ASSIGNMENT |
Reproduce the listing below exactly, from its first line down to and including the line with "gaze_vertical_ratio, 3.9267: 1.4 -> 0.963".

GIVEN RECORDS START

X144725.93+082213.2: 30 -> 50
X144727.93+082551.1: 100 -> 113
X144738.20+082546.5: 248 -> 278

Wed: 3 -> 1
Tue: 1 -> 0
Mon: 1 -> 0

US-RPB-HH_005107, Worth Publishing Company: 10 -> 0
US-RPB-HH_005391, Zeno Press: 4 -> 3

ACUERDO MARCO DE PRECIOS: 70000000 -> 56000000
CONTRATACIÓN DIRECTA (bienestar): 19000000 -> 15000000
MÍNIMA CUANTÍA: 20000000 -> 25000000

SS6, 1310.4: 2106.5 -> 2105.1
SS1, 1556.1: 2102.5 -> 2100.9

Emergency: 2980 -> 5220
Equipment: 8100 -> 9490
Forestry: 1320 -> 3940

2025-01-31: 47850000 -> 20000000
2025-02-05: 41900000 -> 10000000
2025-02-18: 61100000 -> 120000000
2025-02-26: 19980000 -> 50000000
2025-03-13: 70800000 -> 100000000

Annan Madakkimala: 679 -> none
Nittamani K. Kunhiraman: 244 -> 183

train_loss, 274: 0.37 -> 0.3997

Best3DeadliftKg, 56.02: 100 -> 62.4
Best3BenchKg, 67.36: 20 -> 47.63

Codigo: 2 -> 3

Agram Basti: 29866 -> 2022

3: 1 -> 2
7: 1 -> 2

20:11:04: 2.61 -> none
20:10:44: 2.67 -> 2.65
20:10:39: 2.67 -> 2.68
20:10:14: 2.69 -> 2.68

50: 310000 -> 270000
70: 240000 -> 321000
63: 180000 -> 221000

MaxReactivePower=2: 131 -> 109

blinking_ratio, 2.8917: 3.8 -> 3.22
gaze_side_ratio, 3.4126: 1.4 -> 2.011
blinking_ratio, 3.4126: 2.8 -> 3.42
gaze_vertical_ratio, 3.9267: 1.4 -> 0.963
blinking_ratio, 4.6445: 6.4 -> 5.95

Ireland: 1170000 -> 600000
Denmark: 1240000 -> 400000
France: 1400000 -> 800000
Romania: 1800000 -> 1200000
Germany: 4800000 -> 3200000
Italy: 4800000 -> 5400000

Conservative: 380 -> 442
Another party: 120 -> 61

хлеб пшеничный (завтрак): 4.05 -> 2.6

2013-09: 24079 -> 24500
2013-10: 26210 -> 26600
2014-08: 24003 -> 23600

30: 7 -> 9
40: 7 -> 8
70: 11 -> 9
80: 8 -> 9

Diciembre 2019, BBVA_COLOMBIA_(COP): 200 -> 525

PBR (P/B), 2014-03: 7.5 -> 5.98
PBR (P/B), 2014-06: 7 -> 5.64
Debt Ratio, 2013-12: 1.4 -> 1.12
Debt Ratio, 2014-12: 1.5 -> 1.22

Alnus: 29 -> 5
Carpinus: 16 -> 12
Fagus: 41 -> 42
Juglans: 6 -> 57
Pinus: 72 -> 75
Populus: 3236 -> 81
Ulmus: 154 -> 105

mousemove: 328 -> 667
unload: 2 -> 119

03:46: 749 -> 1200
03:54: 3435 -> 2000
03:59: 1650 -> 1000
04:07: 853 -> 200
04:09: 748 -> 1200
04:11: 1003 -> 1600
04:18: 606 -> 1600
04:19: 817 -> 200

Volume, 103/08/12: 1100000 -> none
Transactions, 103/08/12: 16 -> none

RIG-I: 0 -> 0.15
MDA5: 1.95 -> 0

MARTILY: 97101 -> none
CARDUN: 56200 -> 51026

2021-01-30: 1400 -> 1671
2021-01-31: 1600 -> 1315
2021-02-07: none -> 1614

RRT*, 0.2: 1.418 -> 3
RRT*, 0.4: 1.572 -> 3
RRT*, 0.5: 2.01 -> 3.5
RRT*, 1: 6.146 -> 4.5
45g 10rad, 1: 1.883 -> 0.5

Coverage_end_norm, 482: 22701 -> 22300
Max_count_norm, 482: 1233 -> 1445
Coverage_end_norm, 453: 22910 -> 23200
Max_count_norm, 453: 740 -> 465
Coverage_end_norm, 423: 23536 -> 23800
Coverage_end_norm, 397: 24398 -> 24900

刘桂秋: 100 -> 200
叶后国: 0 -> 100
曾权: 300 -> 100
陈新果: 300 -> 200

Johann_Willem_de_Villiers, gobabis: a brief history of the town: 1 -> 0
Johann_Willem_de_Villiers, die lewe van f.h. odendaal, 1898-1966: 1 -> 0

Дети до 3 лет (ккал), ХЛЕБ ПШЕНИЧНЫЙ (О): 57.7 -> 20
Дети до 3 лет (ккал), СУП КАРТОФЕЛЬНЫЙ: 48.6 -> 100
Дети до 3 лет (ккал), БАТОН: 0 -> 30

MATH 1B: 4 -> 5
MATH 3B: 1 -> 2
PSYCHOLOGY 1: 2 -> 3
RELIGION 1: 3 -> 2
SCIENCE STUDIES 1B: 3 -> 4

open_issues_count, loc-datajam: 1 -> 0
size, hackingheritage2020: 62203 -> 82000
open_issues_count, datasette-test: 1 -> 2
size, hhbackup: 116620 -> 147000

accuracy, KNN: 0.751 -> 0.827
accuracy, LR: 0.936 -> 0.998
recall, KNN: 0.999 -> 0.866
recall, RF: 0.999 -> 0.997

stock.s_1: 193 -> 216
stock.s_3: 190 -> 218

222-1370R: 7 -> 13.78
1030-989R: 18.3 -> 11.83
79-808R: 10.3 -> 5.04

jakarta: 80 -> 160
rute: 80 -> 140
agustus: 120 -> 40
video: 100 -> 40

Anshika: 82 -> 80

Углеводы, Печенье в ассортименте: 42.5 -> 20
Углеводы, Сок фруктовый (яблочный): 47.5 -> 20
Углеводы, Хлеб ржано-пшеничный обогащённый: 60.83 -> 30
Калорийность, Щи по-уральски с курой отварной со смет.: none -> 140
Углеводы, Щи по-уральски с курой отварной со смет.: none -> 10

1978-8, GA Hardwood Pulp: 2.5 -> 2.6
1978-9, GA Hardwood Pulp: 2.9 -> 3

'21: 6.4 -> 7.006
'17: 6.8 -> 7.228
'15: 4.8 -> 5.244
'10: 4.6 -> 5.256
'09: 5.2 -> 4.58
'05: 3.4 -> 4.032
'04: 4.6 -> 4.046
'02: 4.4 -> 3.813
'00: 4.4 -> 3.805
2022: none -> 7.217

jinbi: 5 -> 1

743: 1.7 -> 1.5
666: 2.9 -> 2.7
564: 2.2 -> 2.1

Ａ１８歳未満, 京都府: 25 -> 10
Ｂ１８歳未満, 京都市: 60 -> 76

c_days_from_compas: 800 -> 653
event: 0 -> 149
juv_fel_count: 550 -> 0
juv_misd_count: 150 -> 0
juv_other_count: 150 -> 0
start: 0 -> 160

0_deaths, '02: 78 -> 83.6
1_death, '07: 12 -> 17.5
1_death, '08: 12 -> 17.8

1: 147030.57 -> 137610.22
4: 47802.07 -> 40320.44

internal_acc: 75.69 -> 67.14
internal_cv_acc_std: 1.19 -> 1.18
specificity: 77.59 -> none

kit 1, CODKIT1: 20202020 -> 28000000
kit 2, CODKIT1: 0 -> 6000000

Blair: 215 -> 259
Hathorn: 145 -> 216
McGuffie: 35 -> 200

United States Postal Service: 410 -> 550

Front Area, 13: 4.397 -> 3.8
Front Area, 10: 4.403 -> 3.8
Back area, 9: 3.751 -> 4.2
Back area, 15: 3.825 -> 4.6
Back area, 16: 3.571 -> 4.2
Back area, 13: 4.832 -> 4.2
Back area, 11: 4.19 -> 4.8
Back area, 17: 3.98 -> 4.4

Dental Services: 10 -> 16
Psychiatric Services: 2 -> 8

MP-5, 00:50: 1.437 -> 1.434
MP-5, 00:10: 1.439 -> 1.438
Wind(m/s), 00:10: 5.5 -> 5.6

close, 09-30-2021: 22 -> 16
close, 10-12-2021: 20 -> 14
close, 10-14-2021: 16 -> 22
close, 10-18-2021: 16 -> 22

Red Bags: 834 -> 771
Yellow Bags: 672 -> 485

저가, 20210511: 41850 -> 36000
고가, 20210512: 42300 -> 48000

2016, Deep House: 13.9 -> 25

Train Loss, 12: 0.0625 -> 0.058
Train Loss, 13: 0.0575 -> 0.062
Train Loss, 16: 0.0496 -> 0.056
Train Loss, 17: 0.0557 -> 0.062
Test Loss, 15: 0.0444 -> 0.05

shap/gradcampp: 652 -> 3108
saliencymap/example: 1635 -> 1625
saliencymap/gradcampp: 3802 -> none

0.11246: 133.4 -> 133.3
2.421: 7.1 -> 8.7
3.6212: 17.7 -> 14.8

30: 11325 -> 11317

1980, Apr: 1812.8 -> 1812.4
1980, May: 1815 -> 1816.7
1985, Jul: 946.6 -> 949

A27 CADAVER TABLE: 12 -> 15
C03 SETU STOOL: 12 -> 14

GIVEN RECORDS END

SOLUTION TO THE EXERCISE |
X144725.93+082213.2: 30 -> 50
X144727.93+082551.1: 100 -> 113
X144738.20+082546.5: 248 -> 278

Wed: 3 -> 1
Tue: 1 -> 0
Mon: 1 -> 0

US-RPB-HH_005107, Worth Publishing Company: 10 -> 0
US-RPB-HH_005391, Zeno Press: 4 -> 3

ACUERDO MARCO DE PRECIOS: 70000000 -> 56000000
CONTRATACIÓN DIRECTA (bienestar): 19000000 -> 15000000
MÍNIMA CUANTÍA: 20000000 -> 25000000

SS6, 1310.4: 2106.5 -> 2105.1
SS1, 1556.1: 2102.5 -> 2100.9

Emergency: 2980 -> 5220
Equipment: 8100 -> 9490
Forestry: 1320 -> 3940

2025-01-31: 47850000 -> 20000000
2025-02-05: 41900000 -> 10000000
2025-02-18: 61100000 -> 120000000
2025-02-26: 19980000 -> 50000000
2025-03-13: 70800000 -> 100000000

Annan Madakkimala: 679 -> none
Nittamani K. Kunhiraman: 244 -> 183

train_loss, 274: 0.37 -> 0.3997

Best3DeadliftKg, 56.02: 100 -> 62.4
Best3BenchKg, 67.36: 20 -> 47.63

Codigo: 2 -> 3

Agram Basti: 29866 -> 2022

3: 1 -> 2
7: 1 -> 2

20:11:04: 2.61 -> none
20:10:44: 2.67 -> 2.65
20:10:39: 2.67 -> 2.68
20:10:14: 2.69 -> 2.68

50: 310000 -> 270000
70: 240000 -> 321000
63: 180000 -> 221000

MaxReactivePower=2: 131 -> 109

blinking_ratio, 2.8917: 3.8 -> 3.22
gaze_side_ratio, 3.4126: 1.4 -> 2.011
blinking_ratio, 3.4126: 2.8 -> 3.42
gaze_vertical_ratio, 3.9267: 1.4 -> 0.963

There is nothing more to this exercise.